EXCERPTED TEXT:
════════════════
# Prediction with Dimension Reduction of Multiple Molecular Data Sources   for Patient Survival

**Authors:** Adam Kaplan, Eric F. Lock

arXiv: 1704.02069 · 2017-07-19

## TL;DR

This paper introduces a novel approach using Joint and Individual Variation Explained (JIVE) for dimension reduction in multi-source genomic data to improve patient survival prediction, demonstrating advantages over traditional PCA.

## Contribution

It applies JIVE to multi-omics data for survival prediction, introduces a method for estimating JIVE scores for new samples, and provides theoretical analysis and implementation in R.

## Key findings

- JIVE improves interpretability and prediction accuracy over PCA.
- The method effectively integrates multiple omics data sources.
- The R package R.JIVE facilitates practical application of the approach.
════════════════
RECORD SET:
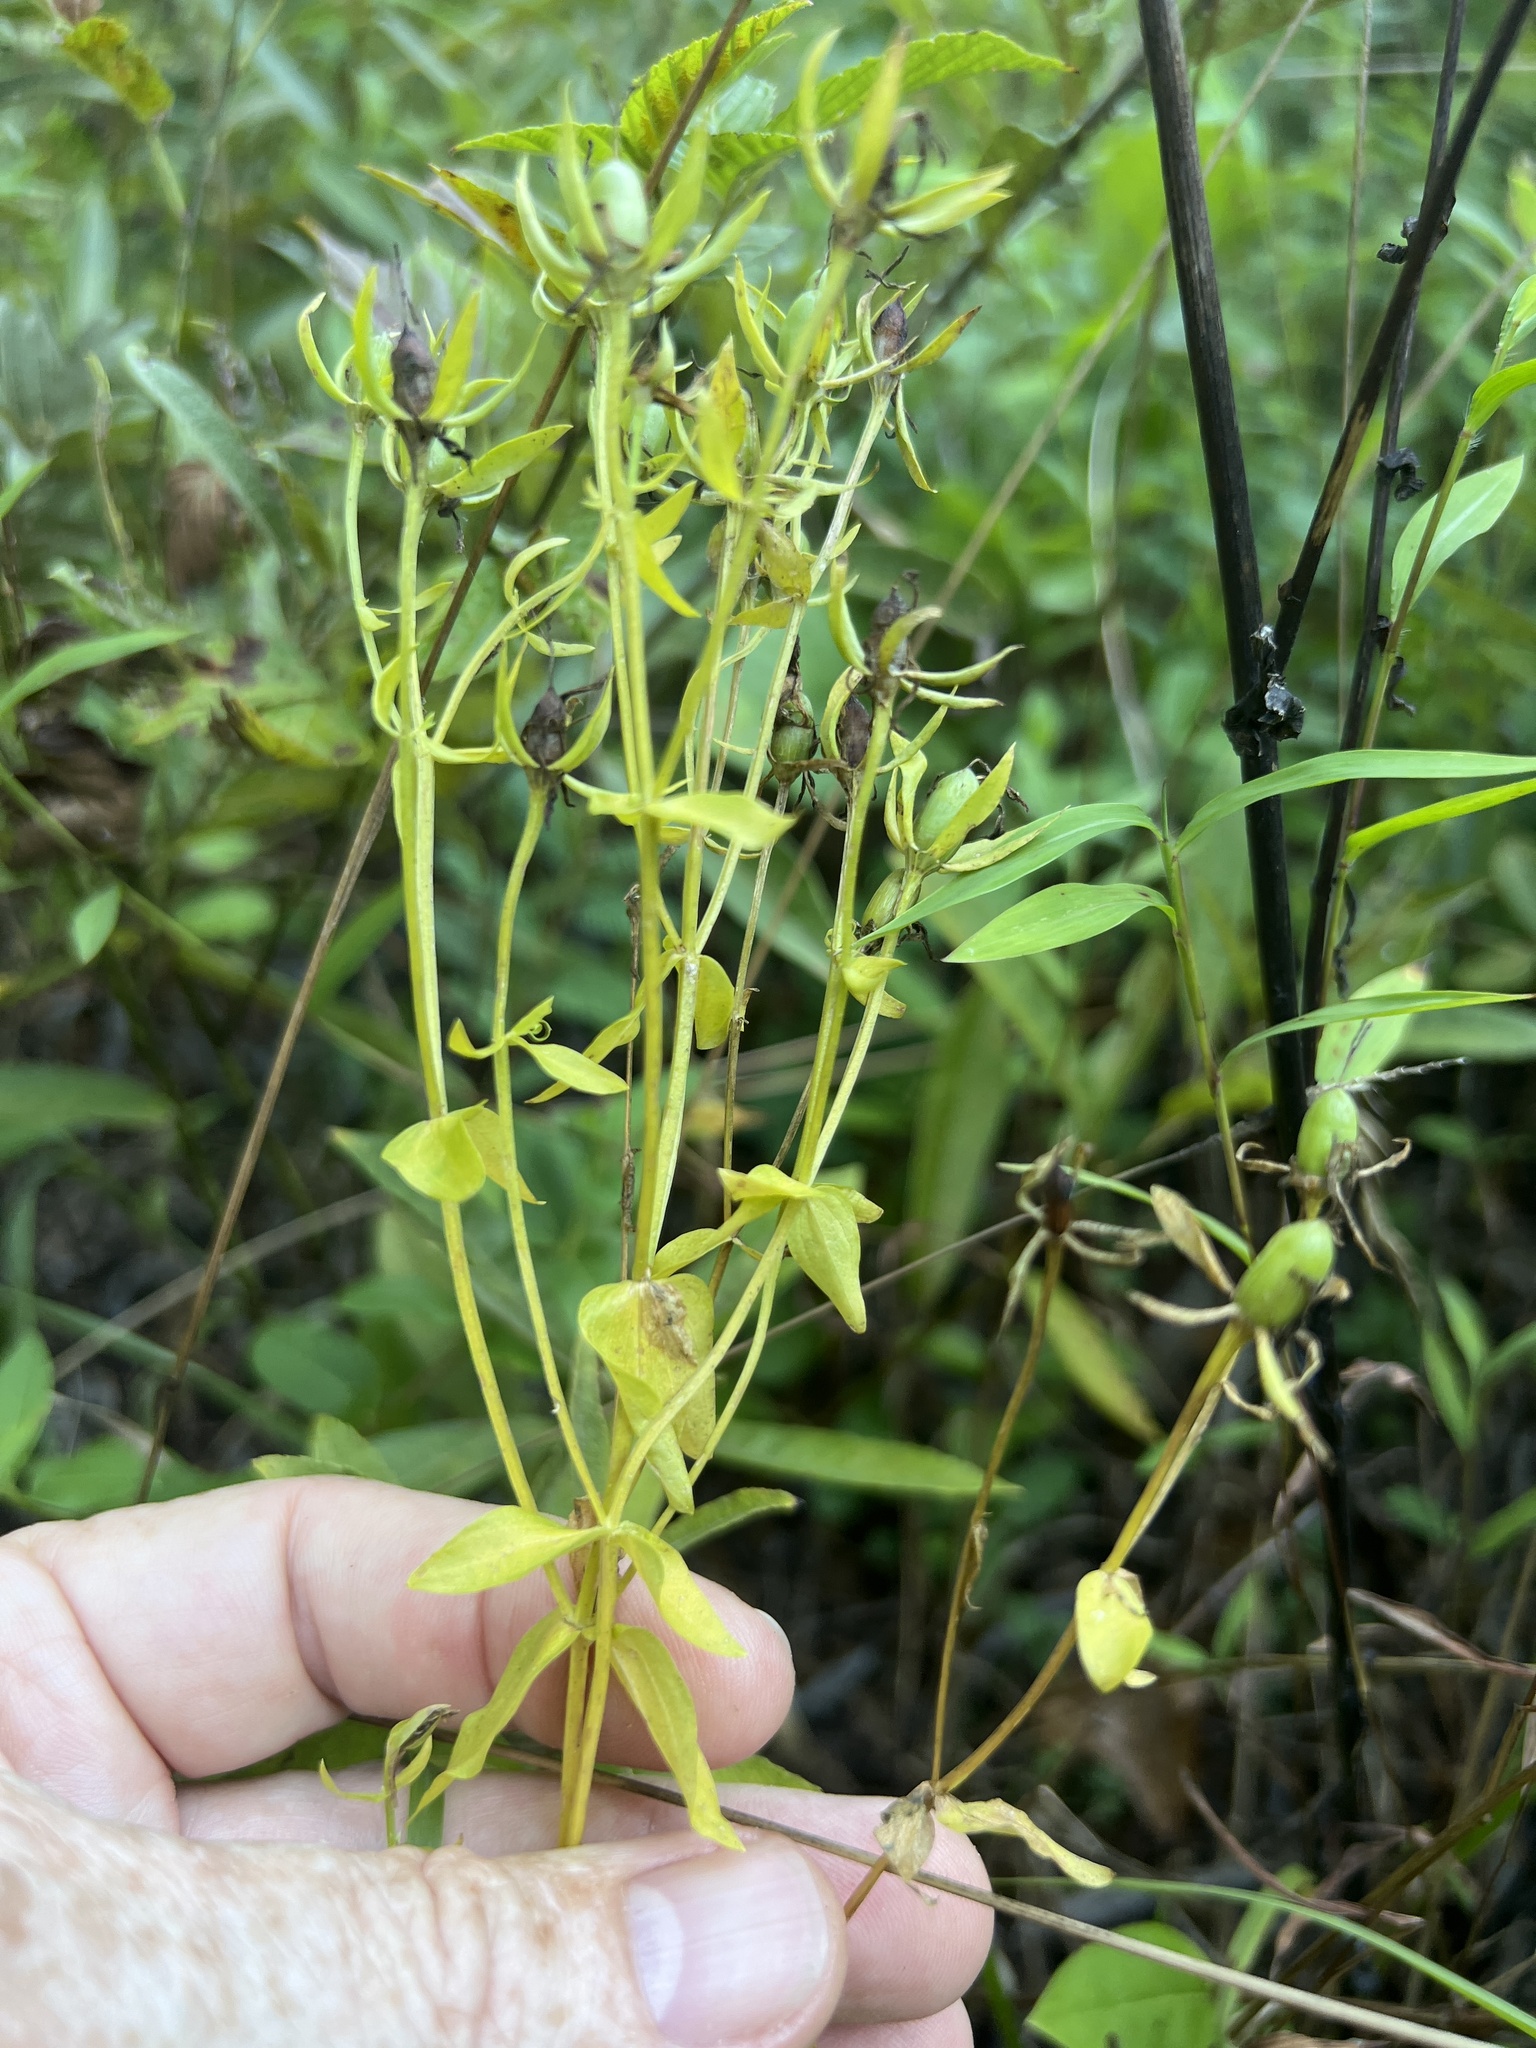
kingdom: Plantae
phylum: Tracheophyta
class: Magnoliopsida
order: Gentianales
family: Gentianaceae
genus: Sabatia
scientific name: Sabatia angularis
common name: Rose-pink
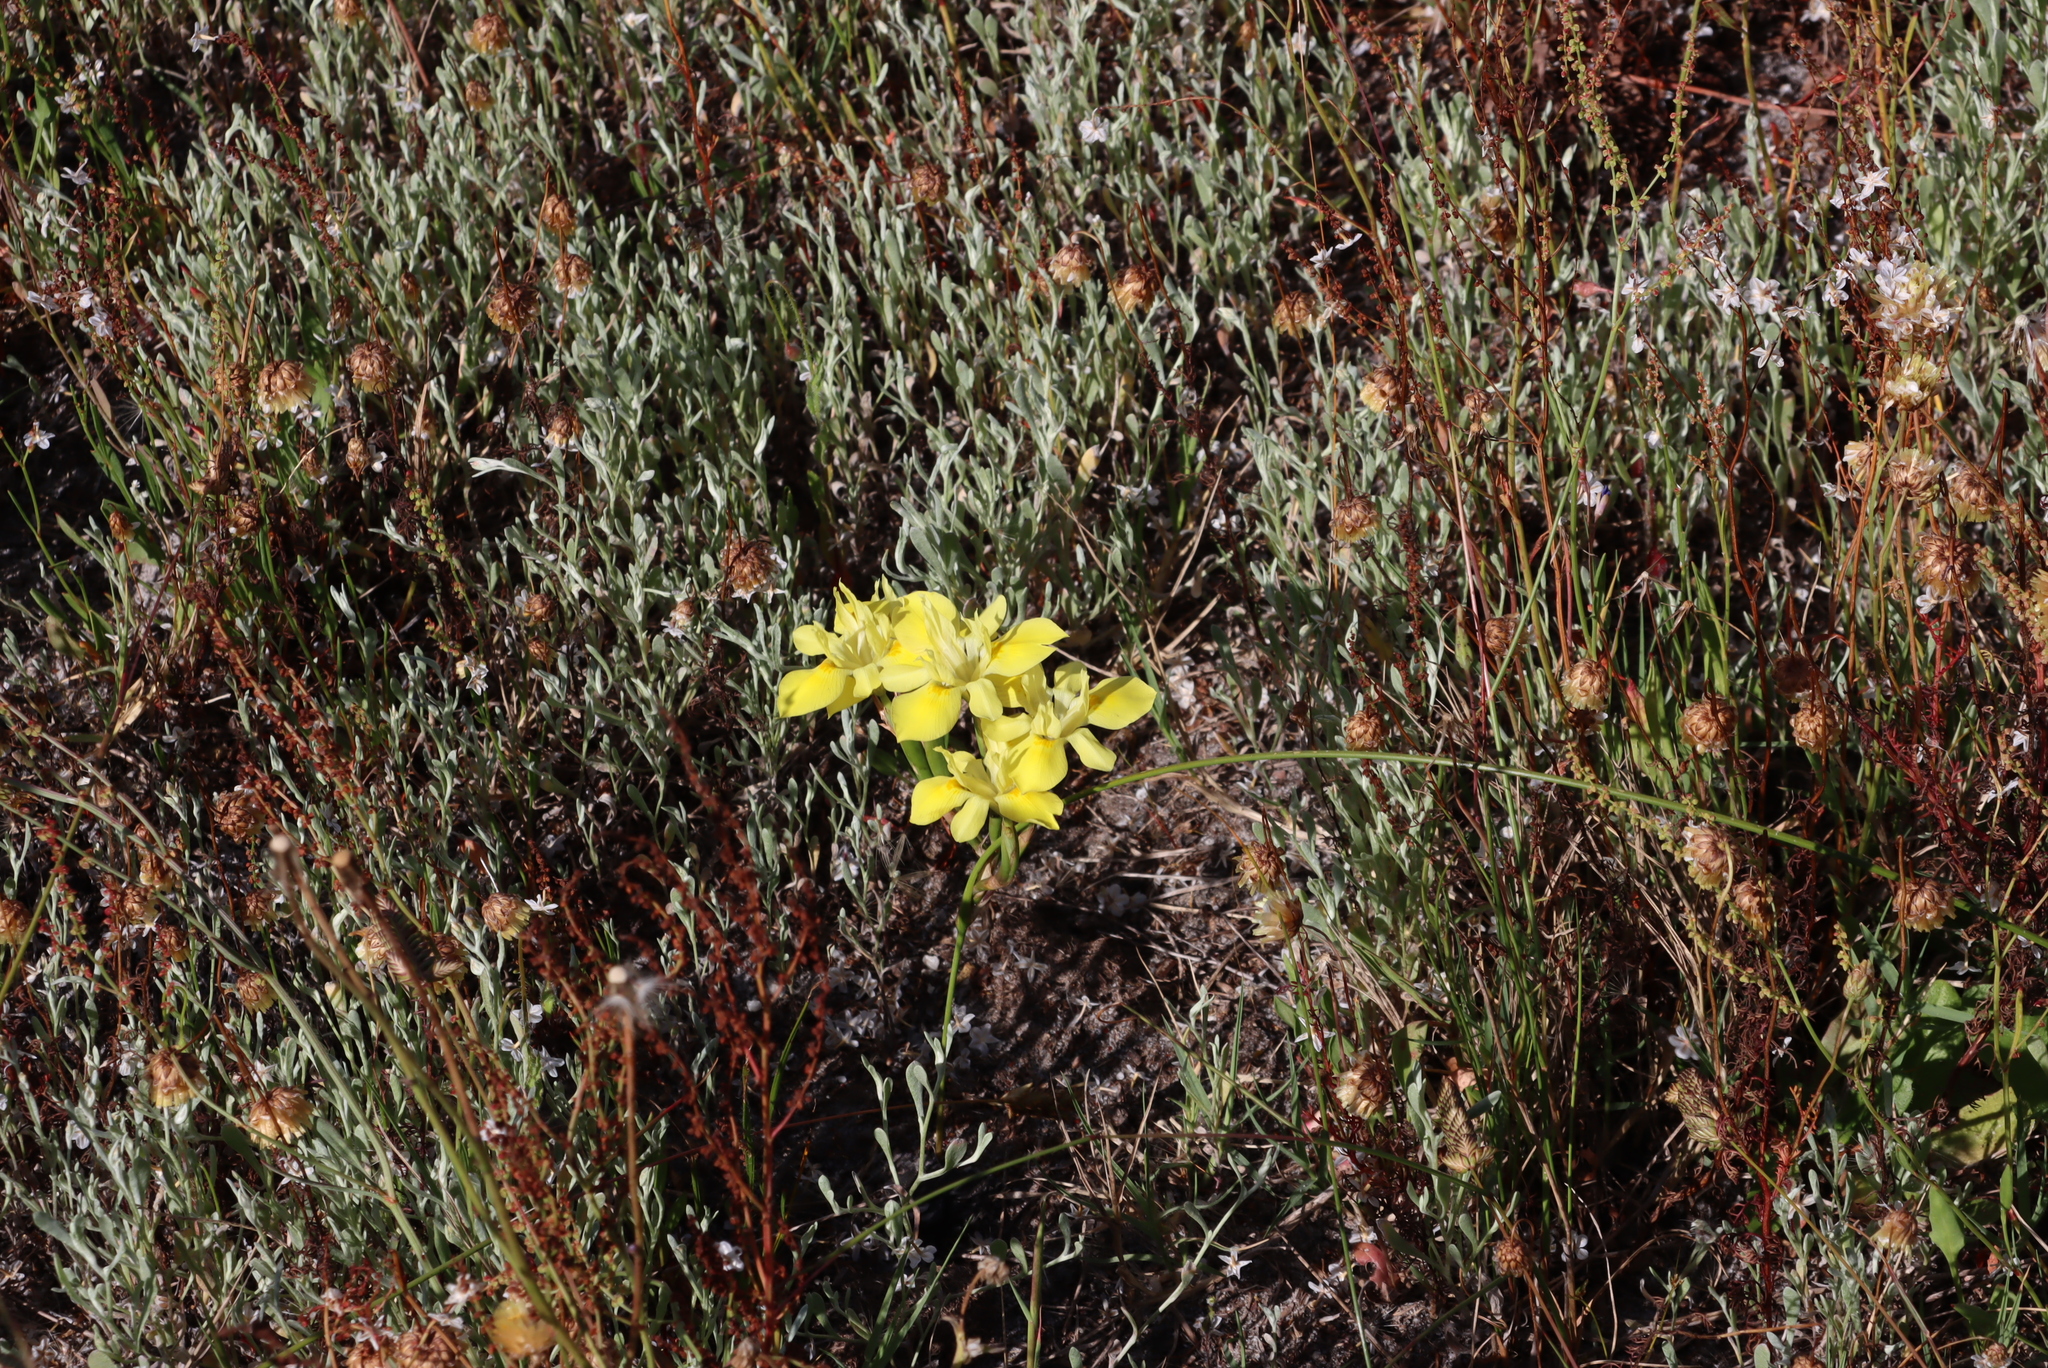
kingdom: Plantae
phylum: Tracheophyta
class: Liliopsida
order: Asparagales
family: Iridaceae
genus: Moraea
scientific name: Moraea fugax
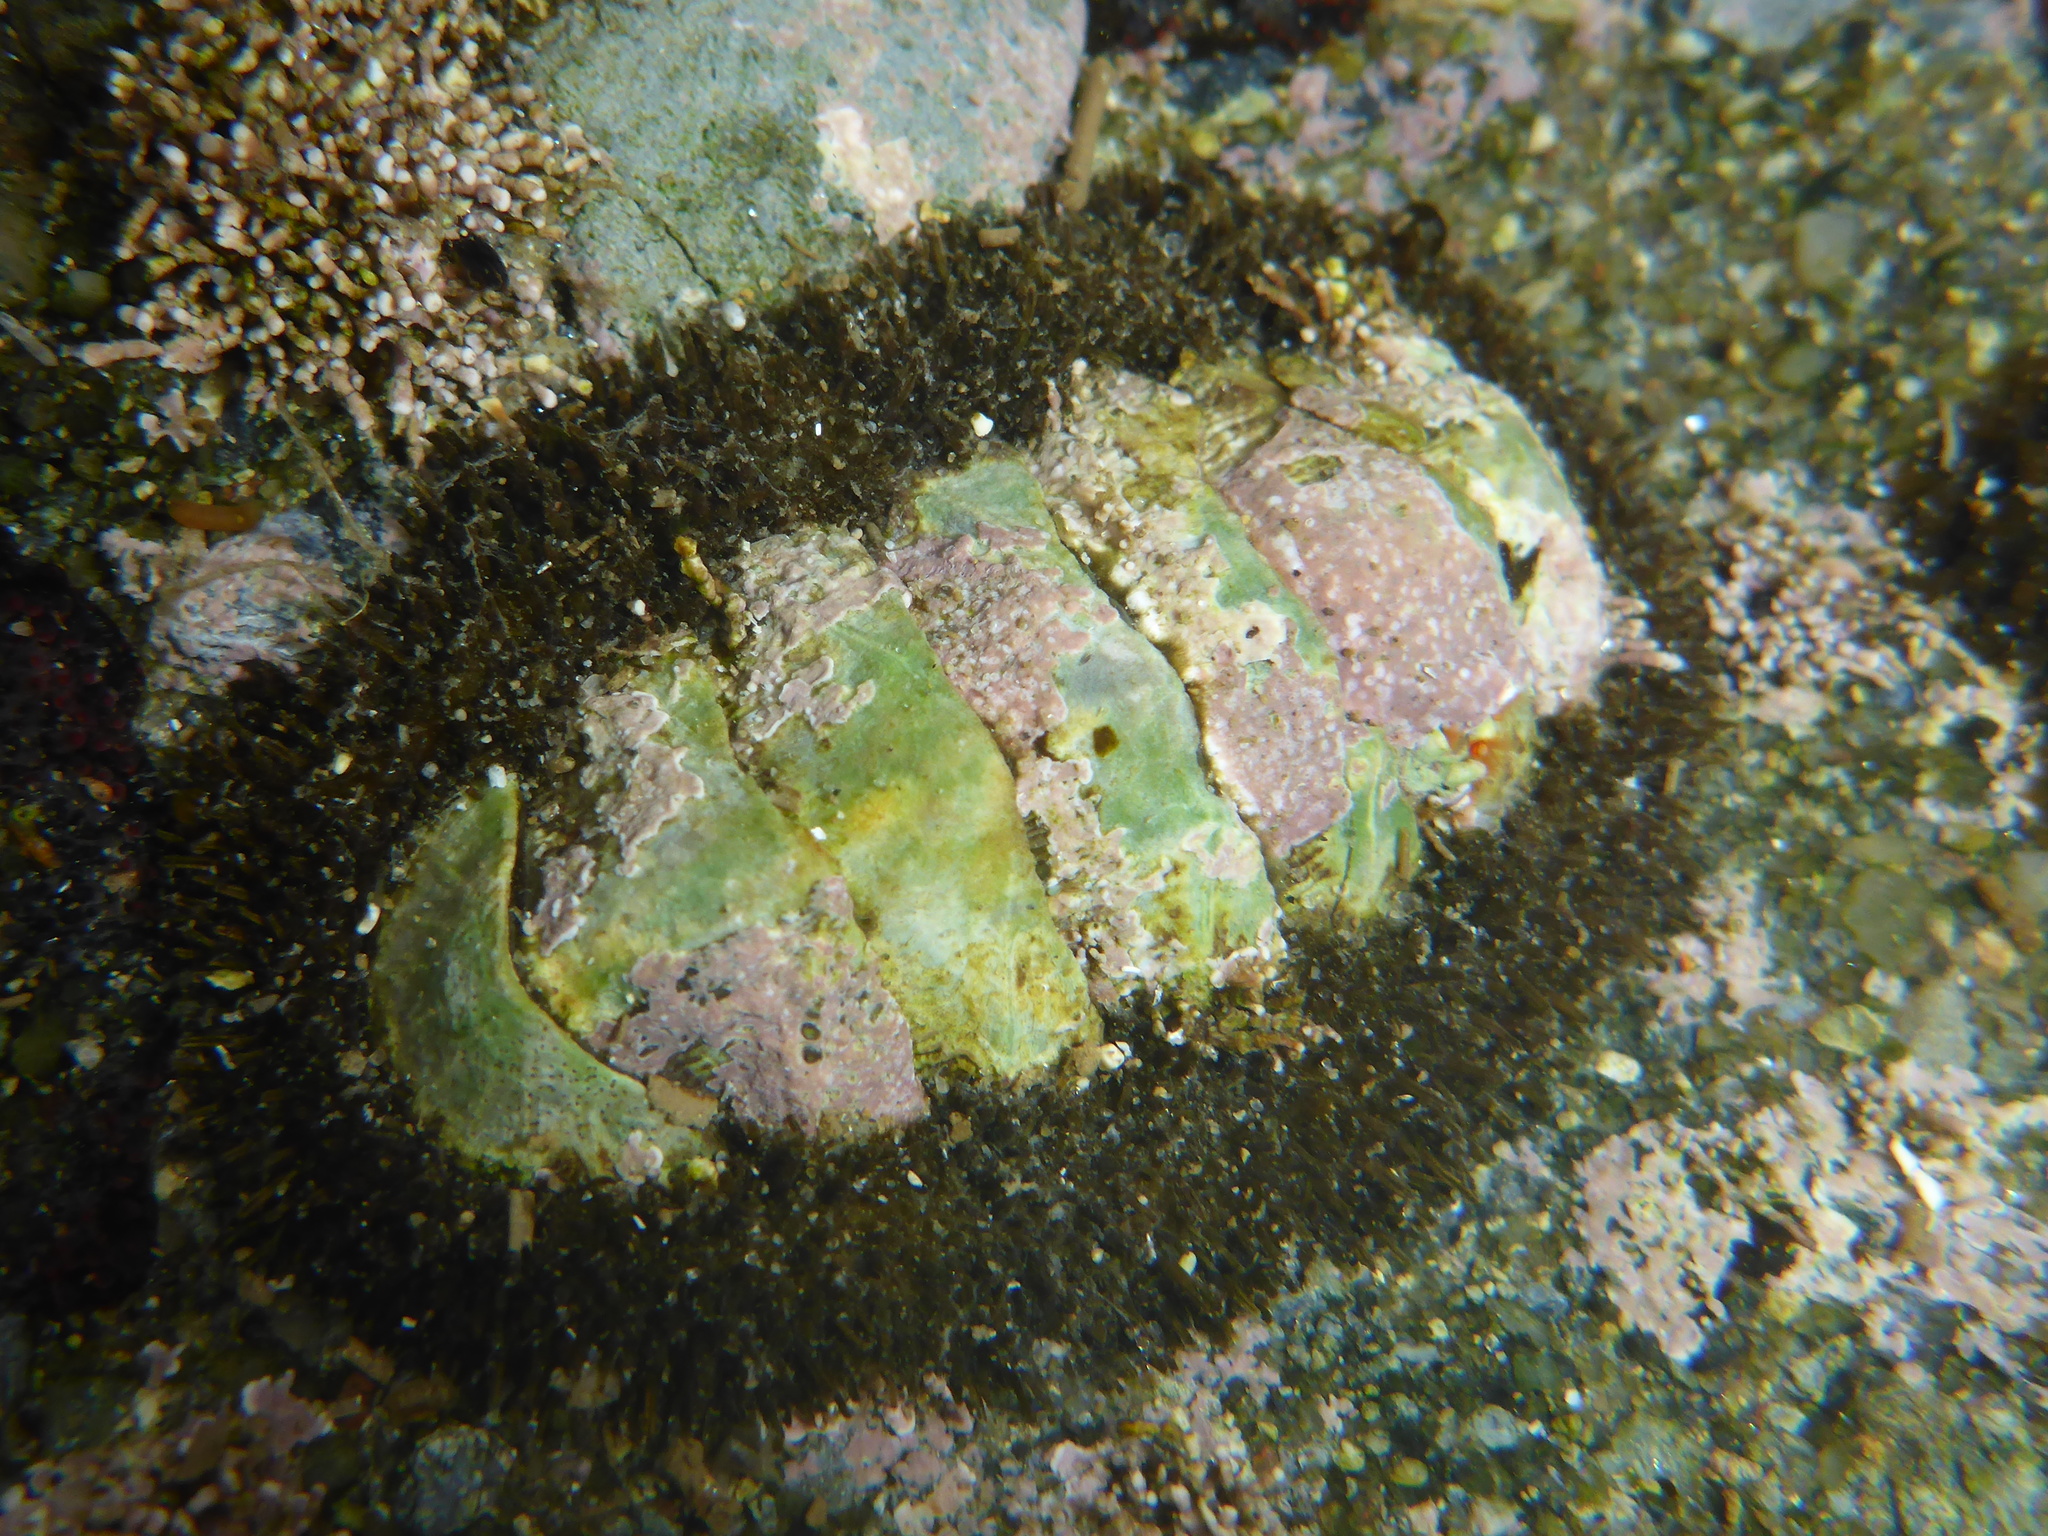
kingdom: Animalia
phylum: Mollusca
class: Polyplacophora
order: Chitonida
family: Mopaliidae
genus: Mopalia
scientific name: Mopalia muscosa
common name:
════════════════
WORK REQUEST 1:
In the summary of the survival-prediction paper, what is the name of the R package that implements the approach?
WORK REQUEST 2:
Carry on the summary of the survival-prediction paper from its last line.
The items are separate material, unrelated to the paper summary.

RESPONSE 1:
R.JIVE

RESPONSE 2:
## Abstract

Predictive modeling from high-dimensional genomic data is often preceded by a dimension reduction step, such as principal components analysis (PCA). However, the application of PCA is not straightforward for multi-source data, wherein multiple sources of 'omics data measure different but related biological components. In this article we utilize recent advances in the dimension reduction of multi-source data for predictive modeling. In particular, we apply exploratory results from Joint and Individual Variation Explained (JIVE), an extension of PCA for multi-source data, for prediction of differing response types. We conduct illustrative simulations to illustrate the practical advantages and interpretability of our approach. As an application example we consider predicting survival for Glioblastoma Multiforme (GBM) patients from three data sources measuring mRNA expression, miRNA expression, and DNA methylation. We also introduce a method to estimate JIVE scores for new samples that were not used in the initial dimension reduction, and study its theoretical properties; this method is implemented in the R package R.JIVE on CRAN, in the function 'jive.predict'.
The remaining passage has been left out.